[Start of RECORDS FOR THIS TASK]

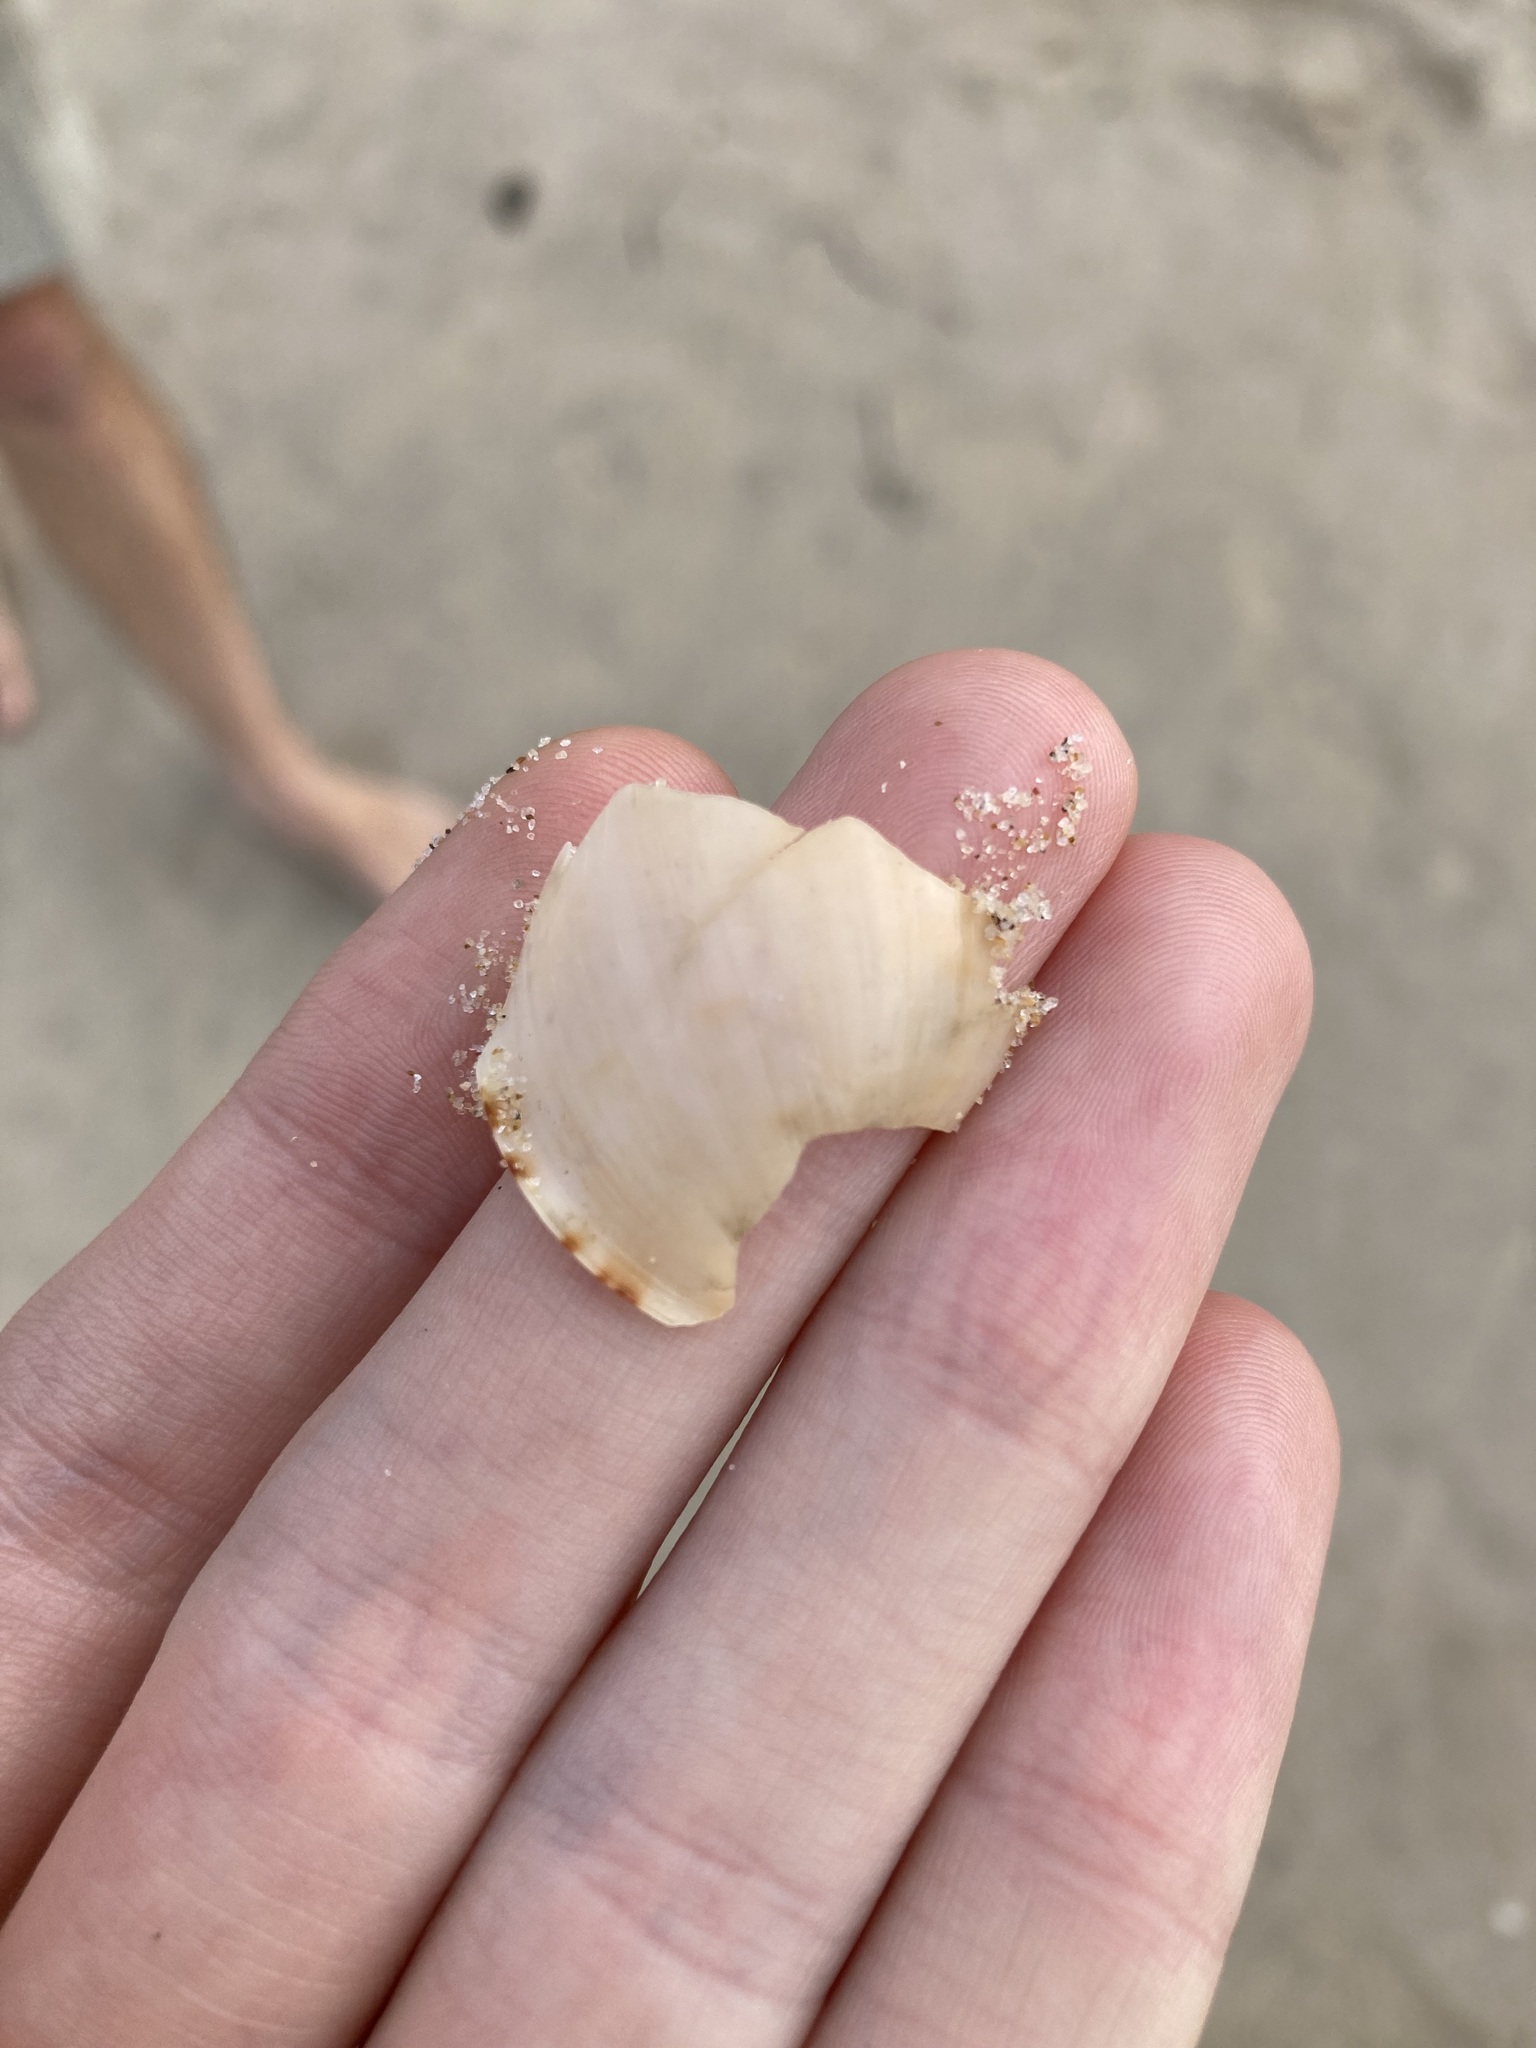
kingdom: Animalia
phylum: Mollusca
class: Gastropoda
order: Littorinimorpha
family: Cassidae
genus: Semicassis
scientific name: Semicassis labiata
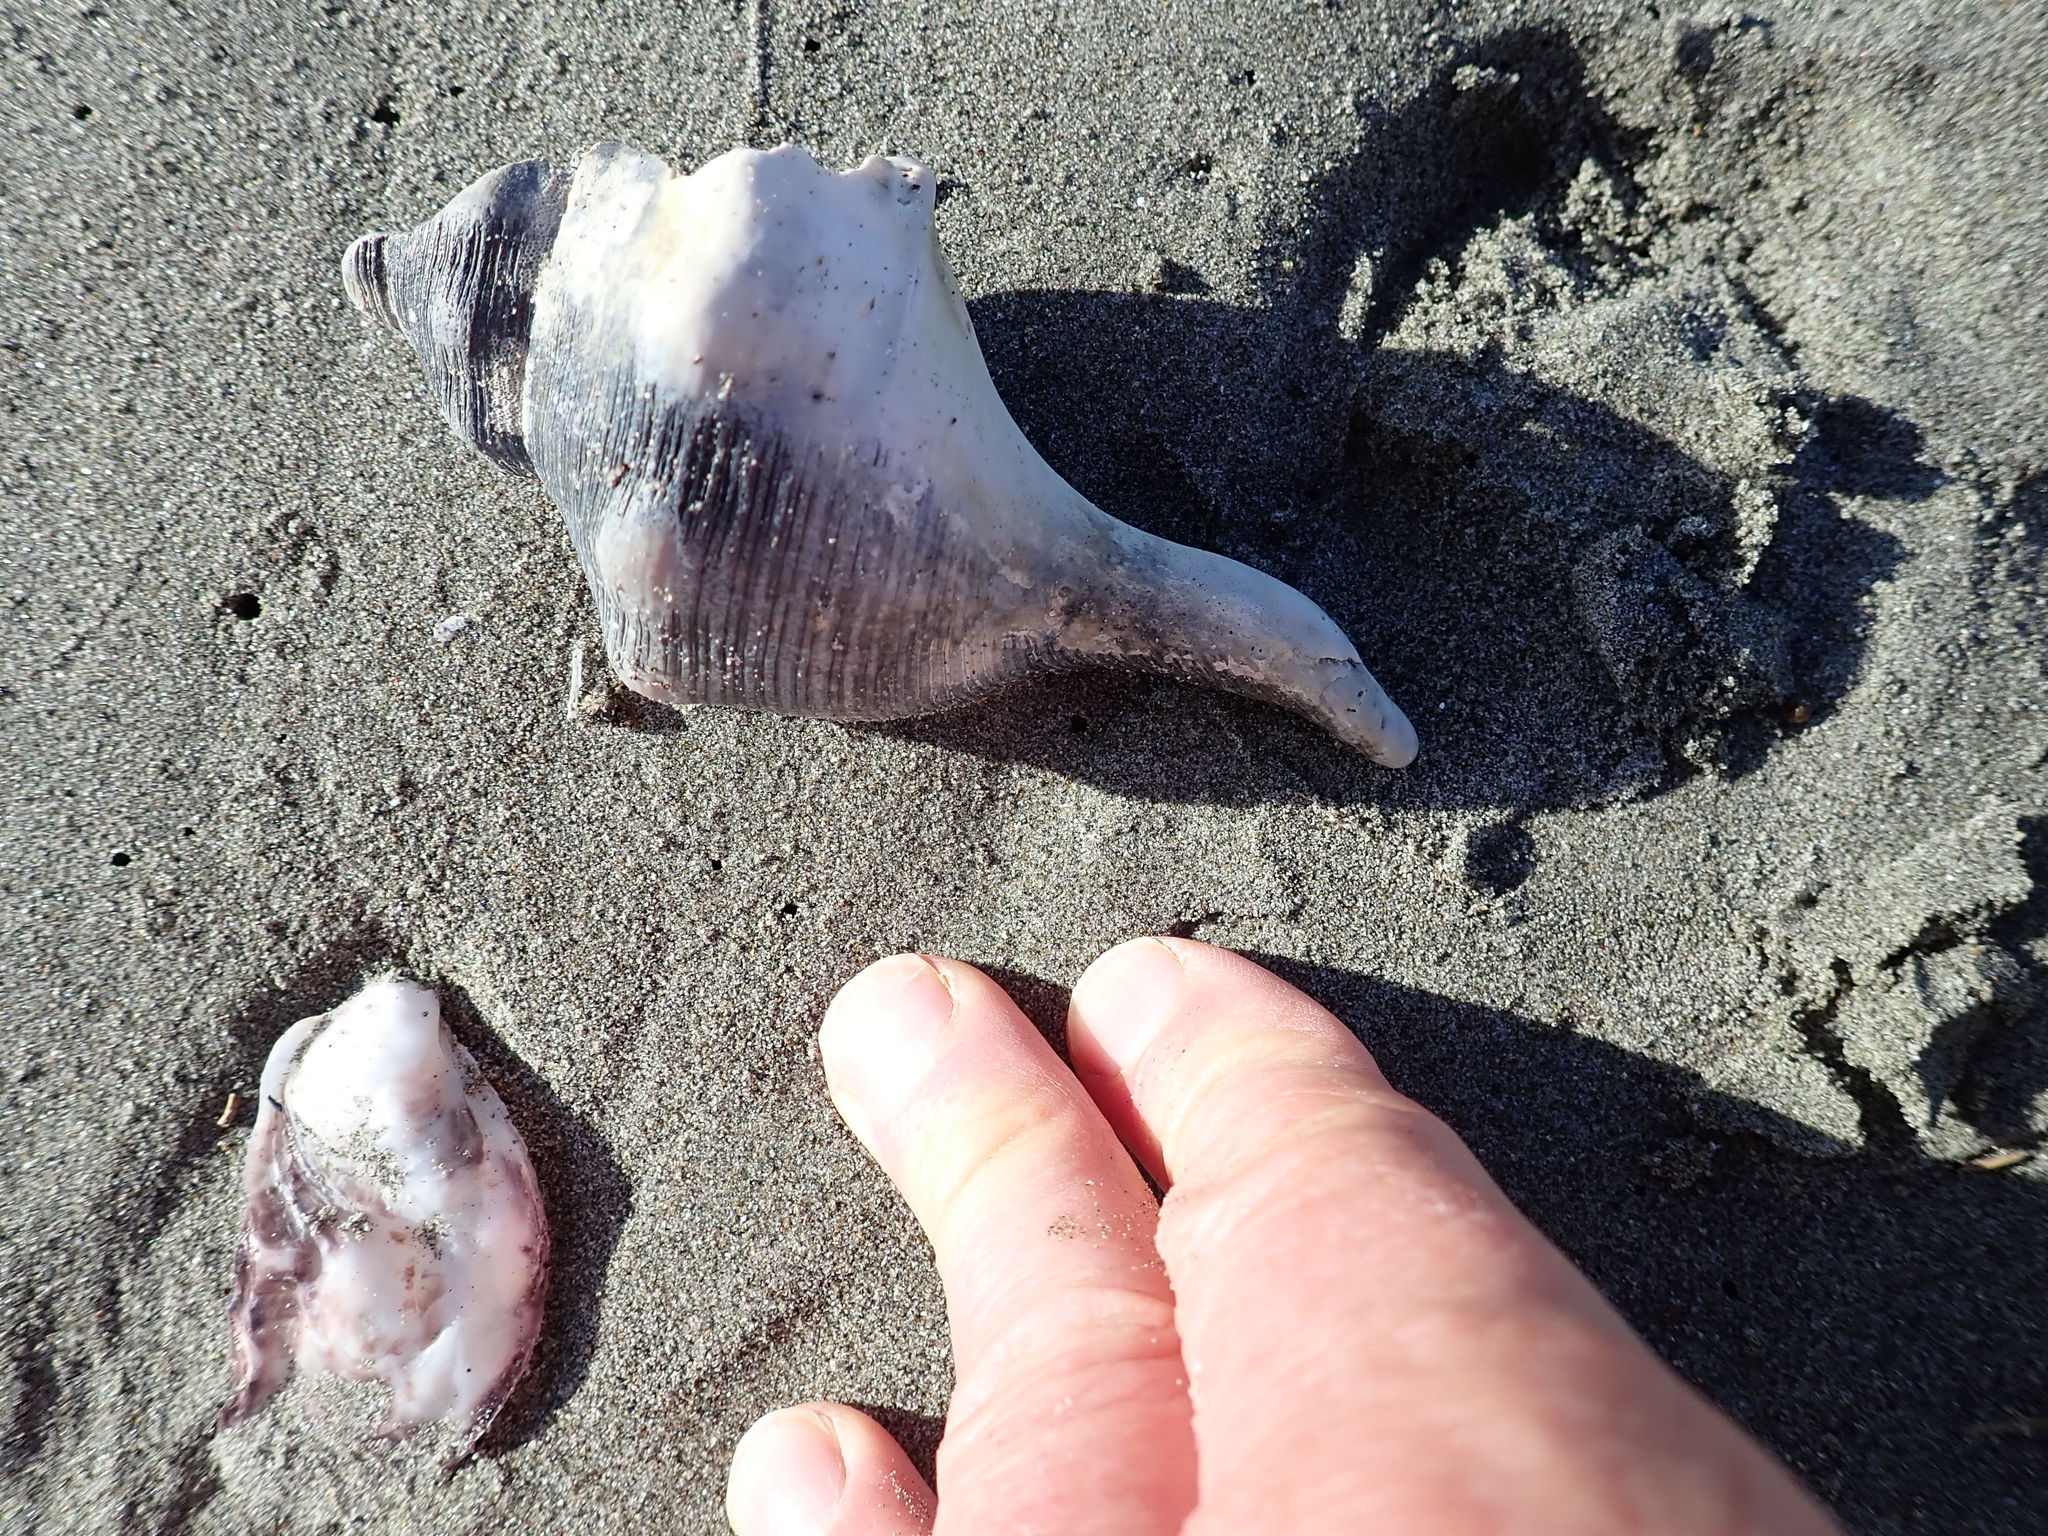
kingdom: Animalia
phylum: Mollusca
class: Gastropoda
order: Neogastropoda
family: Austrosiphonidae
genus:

[End of RECORDS FOR THIS TASK]

§ **EXERCISE BRIEF**: In the data above, substitute "binomial name" for "scientific name" and write out every line again with nothing else changed, omitting the pictures.

§ **WRITTEN RESPONSE**:
kingdom: Animalia
phylum: Mollusca
class: Gastropoda
order: Littorinimorpha
family: Cassidae
genus: Semicassis
binomial name: Semicassis labiata
kingdom: Animalia
phylum: Mollusca
class: Gastropoda
order: Neogastropoda
family: Austrosiphonidae
genus:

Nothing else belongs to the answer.